Enabling subscribers to opt into adwatching in exchange for discounts and other content access incentives may provide one way to hurdle consumer resistance. But to facilitate such opt-in programs will require integration of mobile operator billing, rating, messaging and media streaming systems with ad-insertion and ad campaign management systems and handset applications.

Toward that end, software vendors Anam, Cibenix, Mobile Cohesion, Openet and SLA Mobile have formed a collaborative venture to deliver a largely pre-integrated solution:
  • Mobile Cohesion’s content management system enables third-party advertisers to access the mobile operator’s ad server and campaign management systems;
  • Anam provides messaging systems that append ads to Short Messaging Service (SMS) or Multimedia Messaging Service (MMS) messages sent by subscribers who opt in to advertising in exchange for free or discounted messaging;
  • Cibenex provides an on-device Java portal that takes control of a mobile handset idle screen and connects to a network ad server to enable ad streaming to the handset;
  • Openet provides a transactional intelligence platform that collects ad-insertion ‘events’ and transmits them to the campaign management system and to operator billing and rating systems to fulfill service discounts according to ad consumption on a per-subscriber basis; and
  • SLA Mobile provides campaign management and service systems integration services.

The overall challenge for operators seeking to experiment with offers of free or discounted service in exchange for viewing ad-insertion platforms with operator billing and subscriber management platforms, says Shane O’Flynn, Openet’s vice president of client services,. “We connect to the ad server, and as it inserts an ad, we collect that as an event and pass it to the billing system.”

To optimize the relevance of each ad inserted, the joint solution from the vendor partners – introduced at the Mobile World Congress in February as the Mobile Advertising Alliance – will leverage an operator’s per-subscriber intelligence.

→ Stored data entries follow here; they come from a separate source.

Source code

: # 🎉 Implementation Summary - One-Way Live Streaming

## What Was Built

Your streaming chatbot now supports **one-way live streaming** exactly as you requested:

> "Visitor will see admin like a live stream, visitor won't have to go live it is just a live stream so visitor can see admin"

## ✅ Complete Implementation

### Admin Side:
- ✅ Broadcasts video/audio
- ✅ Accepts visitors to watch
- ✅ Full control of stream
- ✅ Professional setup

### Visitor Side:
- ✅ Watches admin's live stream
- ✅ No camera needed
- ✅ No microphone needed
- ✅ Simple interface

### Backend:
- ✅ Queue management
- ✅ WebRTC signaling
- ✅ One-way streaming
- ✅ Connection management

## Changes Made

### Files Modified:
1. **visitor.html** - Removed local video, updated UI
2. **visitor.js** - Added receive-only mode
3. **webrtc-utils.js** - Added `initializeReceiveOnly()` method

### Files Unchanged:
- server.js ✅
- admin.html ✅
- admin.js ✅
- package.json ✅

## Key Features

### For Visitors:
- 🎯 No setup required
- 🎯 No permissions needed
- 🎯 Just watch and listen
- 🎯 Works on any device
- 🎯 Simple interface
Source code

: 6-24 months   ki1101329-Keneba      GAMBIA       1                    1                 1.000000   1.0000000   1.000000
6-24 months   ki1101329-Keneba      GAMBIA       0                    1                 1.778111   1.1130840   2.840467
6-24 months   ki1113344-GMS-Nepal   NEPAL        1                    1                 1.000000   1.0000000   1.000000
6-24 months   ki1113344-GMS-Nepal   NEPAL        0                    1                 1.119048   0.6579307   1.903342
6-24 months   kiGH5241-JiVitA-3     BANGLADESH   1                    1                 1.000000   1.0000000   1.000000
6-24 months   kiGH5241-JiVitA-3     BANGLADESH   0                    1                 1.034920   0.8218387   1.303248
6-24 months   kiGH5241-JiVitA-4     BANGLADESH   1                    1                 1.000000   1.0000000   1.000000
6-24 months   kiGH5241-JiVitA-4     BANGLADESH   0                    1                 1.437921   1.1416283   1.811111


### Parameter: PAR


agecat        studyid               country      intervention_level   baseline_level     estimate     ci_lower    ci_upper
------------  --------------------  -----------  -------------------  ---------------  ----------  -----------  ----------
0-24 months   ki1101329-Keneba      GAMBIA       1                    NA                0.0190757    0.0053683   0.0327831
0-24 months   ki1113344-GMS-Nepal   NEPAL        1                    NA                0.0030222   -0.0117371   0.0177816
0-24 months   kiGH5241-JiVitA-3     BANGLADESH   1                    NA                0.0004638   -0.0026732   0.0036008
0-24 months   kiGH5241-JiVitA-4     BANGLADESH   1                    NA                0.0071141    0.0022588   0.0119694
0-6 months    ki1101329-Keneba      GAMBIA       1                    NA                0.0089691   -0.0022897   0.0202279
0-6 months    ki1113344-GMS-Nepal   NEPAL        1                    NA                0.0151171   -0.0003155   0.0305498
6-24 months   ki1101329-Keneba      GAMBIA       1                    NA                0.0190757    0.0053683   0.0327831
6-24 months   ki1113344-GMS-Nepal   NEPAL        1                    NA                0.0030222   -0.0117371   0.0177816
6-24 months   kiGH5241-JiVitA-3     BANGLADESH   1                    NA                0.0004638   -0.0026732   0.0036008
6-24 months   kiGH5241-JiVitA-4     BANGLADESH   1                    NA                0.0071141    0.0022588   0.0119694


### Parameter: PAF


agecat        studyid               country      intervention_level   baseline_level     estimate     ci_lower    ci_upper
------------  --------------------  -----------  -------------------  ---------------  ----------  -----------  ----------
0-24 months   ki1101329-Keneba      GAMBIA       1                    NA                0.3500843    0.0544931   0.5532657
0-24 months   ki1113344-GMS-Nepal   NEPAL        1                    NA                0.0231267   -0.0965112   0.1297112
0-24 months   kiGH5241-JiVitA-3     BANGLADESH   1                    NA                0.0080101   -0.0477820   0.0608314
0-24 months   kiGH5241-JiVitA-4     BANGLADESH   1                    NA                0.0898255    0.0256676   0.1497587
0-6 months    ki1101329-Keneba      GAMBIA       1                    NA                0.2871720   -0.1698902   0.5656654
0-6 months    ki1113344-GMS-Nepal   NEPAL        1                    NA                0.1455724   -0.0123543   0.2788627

“The operators have the exact demographics and behavior of the subscriber, and marshalling that data becomes very attractive to advertisers, but it’s still unclear what that information is worth,” O’Flynn says. “Nobody’s quite sure. If they pay 10 cents per eyeball on a Super Bowl TV ad, how much is the eyeball worth if you know it is in the key demographic you want? The only indication is Google is making a fortune. Everybody knows there’s a big market.”

O’Flynn insists that the Alliance approach will ensure not only that ads are relevant and delivered only to volunteering subscribers, but that the ads will be relatively non-intrusive. “There have been successful opt-in campaigns,” he says.

On the business-to-business side of the platform, the Alliance system provides thirdparty access into the ad server, campaign manager and operator back office. Through what O’Flynn calls Mobile Cohesion’s “low-touch” portal, an advertiser can log into the system to manage a campaign and upload ads. To manage targeting, the system queries subscriber profiles held in the ad server. The ad server ‘answers’ whether a person has opted in and then matches that person’s demographics to the demographics identified by various ad campaigns.

The Mobile Advertising Alliance partners further believe that their integrated platform can become something of a learning machine, in large part through continual recording of transactional events across large operator networks. “We watch and monitor everything that passes through the network, and over time we collect data on click-throughs,” O’Flynn explains. In practice, the cost of computing realtime personalization across tens of millions of subscribers will “have its limits,” O’Flynn says. “One-on-one rating plans where every subscriber gets a personalized plan and personalized targeted advertising have been discussed for years, but the value of getting down to that level of granularity probably isn’t there.”

The alliance may add additional partners to the mix, he says. “We’d like to also link with the folks who are already doing the ad aggregation. That’s one area where I’d think we might sign somebody additional up to the alliance. They’d be the next thing at a top layer. At the lower level, we also might want to integrate with an IVR system or other components of devices or data messaging.”